現在でも世代を越えてアイコン的な存在として知られるマリリン・モンロー。1962年に36歳の若さでこの世を去った彼女の多くのファンに愛されながらも、「愛される」ことを求め続けたその孤独な生涯は謎に包まれた部分も多く、魅力的だがミステリアスな人物という印象も強い。そんなモンローの生誕99年(1926年6月1日誕生)を記念して、パリ在住のイアン・エアーズ監督による彼女の最新ドキュメンタリーが日本上陸。

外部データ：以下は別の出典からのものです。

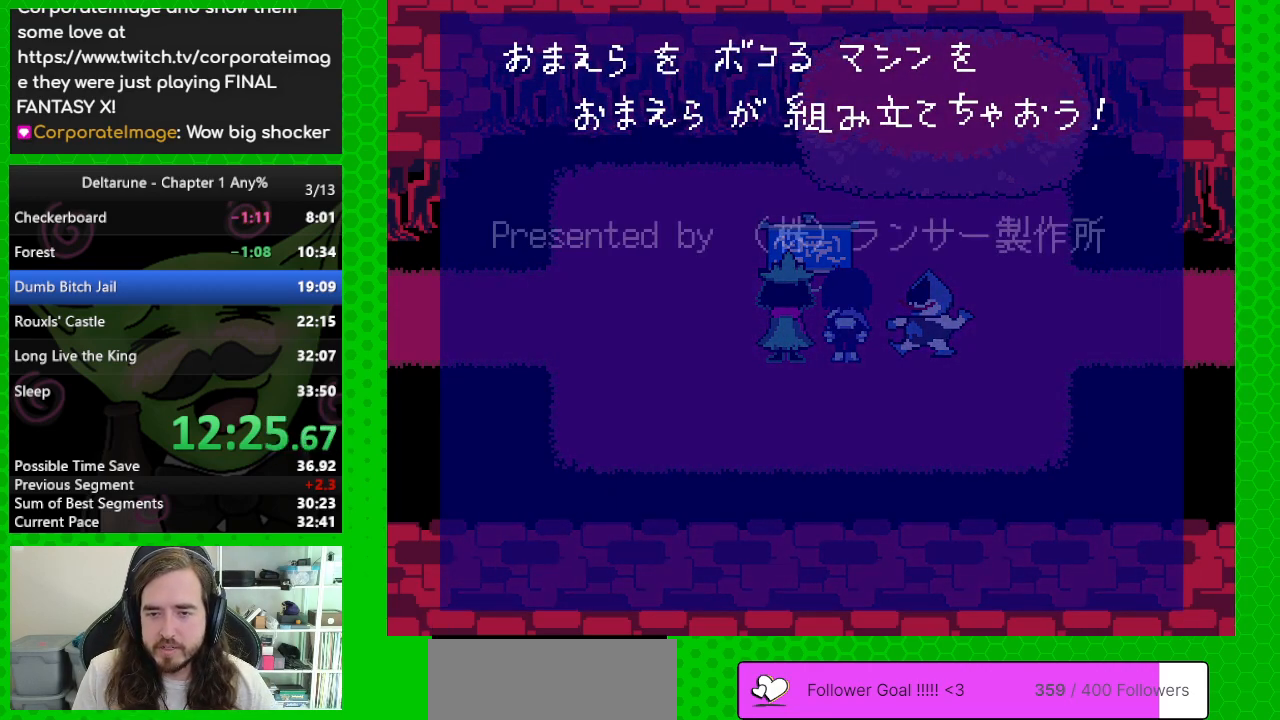
{"keys": ["return", "z"], "events": [[33, "return", "down"], [33, "z", "down"], [67, "return", "up"], [117, "z", "up"], [167, "return", "down"], [217, "return", "up"], [217, "z", "down"], [317, "return", "down"], [317, "z", "up"], [350, "return", "up"], [450, "return", "down"], [450, "z", "down"]]}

ハリウッドが生んだセックスシンボルとして有名だったモンローだが、現在では天才的なコメディセンスを持った女優として、またVOGUE誌で“20世紀を代表する偉大なスタイルアイコンのひとり”と評されるファッショニスタとして、さらに当時珍しく自分自身のイメージを完全にコントロールしたビジネスウーマンとして、再度脚光を浴びているところ。本作ではそうした新たな側面からモンローを分析しつつ、不遇な子供時代を経て女優として成功するまでの道のり、そしてその間も常に、自己肯定できなかった自分自身を磨き、愛情を求め続けた素顔を浮き彫りにする。さらには3度の結婚、ジョン・F・ケネディとのスキャンダル、そして今も謎が残る死の真相にまで新たな見解で踏み込んでいく。

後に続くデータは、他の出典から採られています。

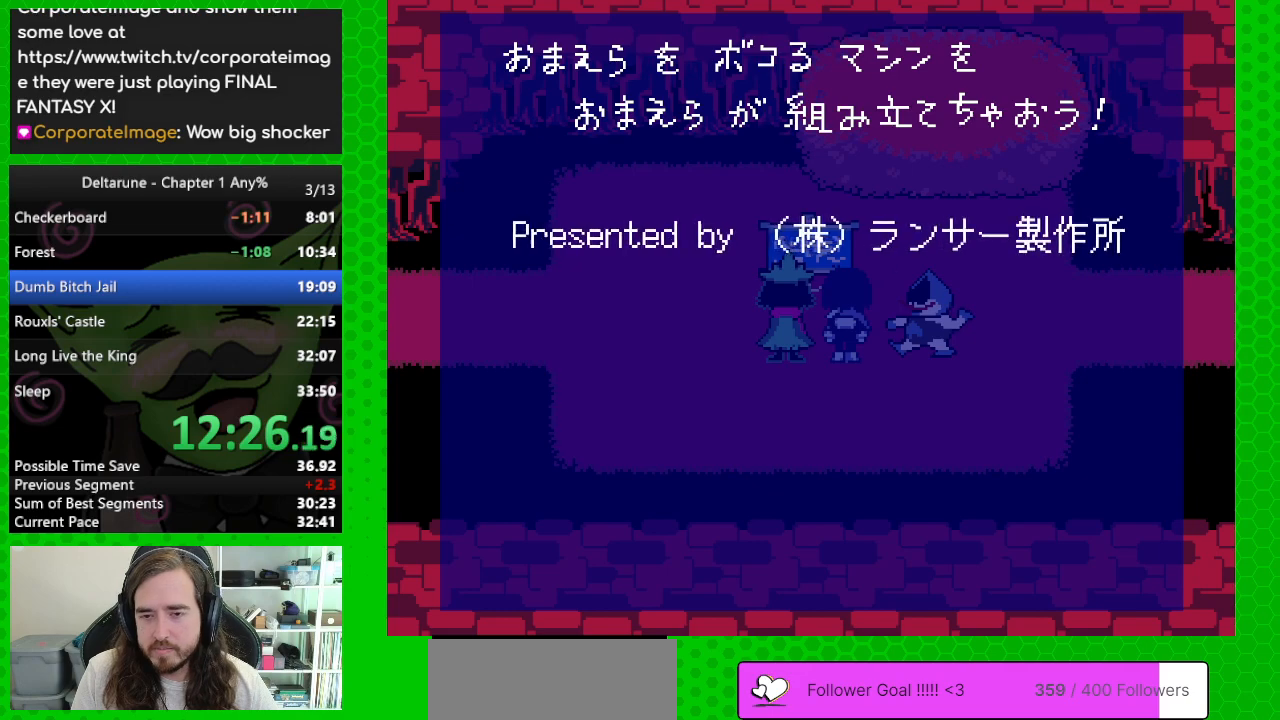
{"keys": ["z"], "events": [[50, "return", "up"], [50, "z", "up"], [133, "z", "down"], [233, "z", "up"], [317, "z", "down"], [367, "z", "up"], [467, "z", "down"]]}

貴重なフッテージからは一時交際していたと言われる『お熱いのがお好き』の共演者トニー・カーティス、バックダンサーとして撮影現場で彼女のパフォーマンスを見たジョージ・チャキリス、『紳士は金髪がお好き』の共演者でチャイニーズシアター前に共に手形を刻んだジェーン・ラッセルや、幼いころ一緒に育った里親の娘など近親者らの証言を散りばめ、ノーマ・ジーン(本名)から世界的スターに駆けあがり、突然この世を去ったモンローの真実に迫る。
マリリン・モンロー略年表
1926 6月1日ロサンゼルスで誕生。本名ノーマ・ジーン・モーテンセン。母グラディスはシングルマザー。祖母の隣人一家に里子に出される。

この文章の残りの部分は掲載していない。